§ HOW TO COMPLETE THIS TASK: Where "neutral" appears in a line of the entries below, that line should be copied.

§ TASK INPUTS:
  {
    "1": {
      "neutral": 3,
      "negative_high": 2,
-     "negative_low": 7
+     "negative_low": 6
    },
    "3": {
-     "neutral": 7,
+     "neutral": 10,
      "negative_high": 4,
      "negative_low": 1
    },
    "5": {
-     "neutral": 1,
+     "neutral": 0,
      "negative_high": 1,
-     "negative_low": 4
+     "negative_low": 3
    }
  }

==

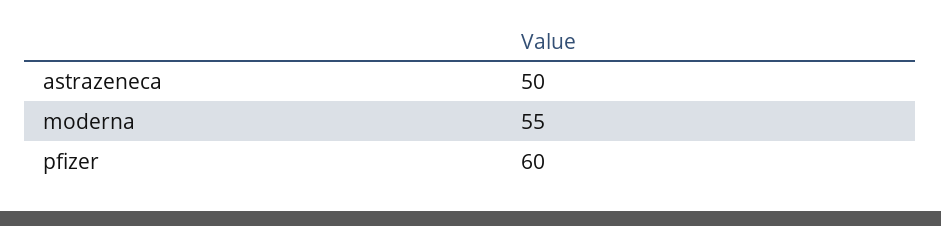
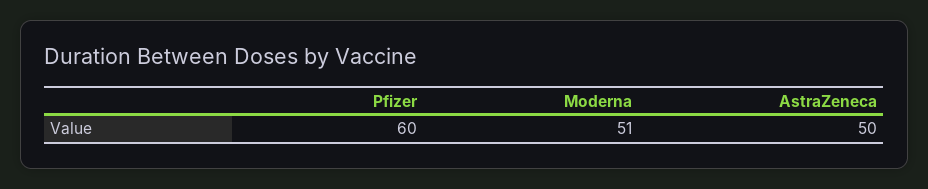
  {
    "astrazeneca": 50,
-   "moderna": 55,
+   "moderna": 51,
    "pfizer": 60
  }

§ FINAL ANSWER:
      "neutral": 3,
-     "neutral": 7,
+     "neutral": 10,
-     "neutral": 1,
+     "neutral": 0,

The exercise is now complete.